La comtesse se taisait ; il continua :

« Pourquoi garder pour vous ce secret ? Pour vos petits-fils ? Ils sont riches sans cela. Ils ne savent pas le prix de l’argent. À quoi leur serviraient vos trois cartes ? Ce sont des débauchés. Celui qui ne sait pas garder son patrimoine mourra dans l’indigence, eût-il la science des démons à ses ordres. Je suis un homme rangé, moi ; je connais le prix de l’argent. Vos trois cartes ne seront pas perdues pour moi. Allons… »

Il s’arrêta, attendant une réponse en tremblant. La comtesse ne disait mot.

Hermann se mit à genoux.

« Si votre cœur a jamais connu l’amour, si vous vous rappelez ses douces extases, si vous avez jamais souri au cri d’un nouveau-né, si quelque sentiment humain a jamais fait battre votre cœur, je vous en supplie par l’amour d’un époux, d’un amant, d’une mère, par tout ce qu’il y a de saint dans la vie, ne rejetez pas ma prière. Révélez-moi votre secret ! Voyons ! Peut-être se lie-t-il à quelque péché terrible, à la perte de votre bonheur éternel ? N’auriez-vous pas fait quelque pacte diabolique ?… Pensez-y, vous êtes bien âgée, vous n’avez plus longtemps à vivre. Je suis prêt à prendre sur mon âme tous vos péchés, à en répondre seul devant Dieu ! Dites-moi votre secret ! Songez que le bonheur d’un homme se trouve entre vos mains, que non seulement moi, mais mes enfants, mes petits-enfants, nous bénirons tous votre mémoire et vous vénérerons comme une sainte. »
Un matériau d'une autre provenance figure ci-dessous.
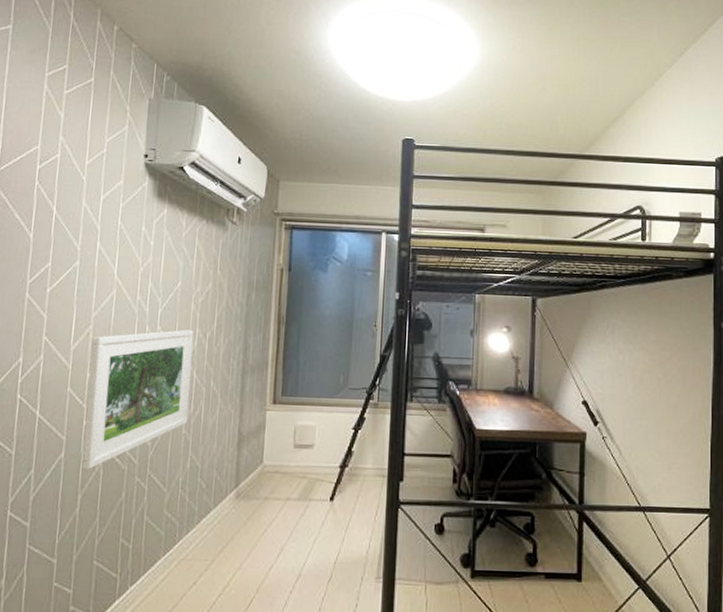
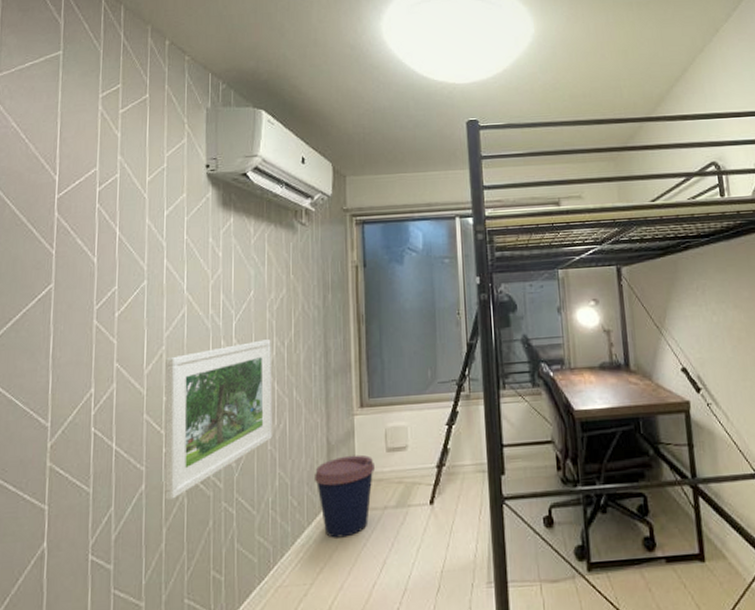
coffee cup: none [224,447,281,522] -> present [315,454,375,538]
La vieille comtesse ne répondit pas un mot.

Hermann se releva.

« Maudite vieille, s’écria-t-il en grinçant des dents, je saurai bien te faire parler ! »

Et il tira un pistolet de sa poche. À la vue du pistolet, la comtesse, pour la seconde fois, montra une vive émotion. Sa tête branla plus fort, elle étendit ses mains comme pour écarter l’arme, puis, tout d’un coup, se renversant en arrière, elle demeura immobile.

« Allons ! Cessez de faire l’enfant, dit Hermann en lui saisissant la main. Je vous adjure pour la dernière fois. Voulez-vous me dire vos trois cartes, oui ou non ? »

La comtesse ne répondit pas. Hermann s’aperçut qu’elle était morte.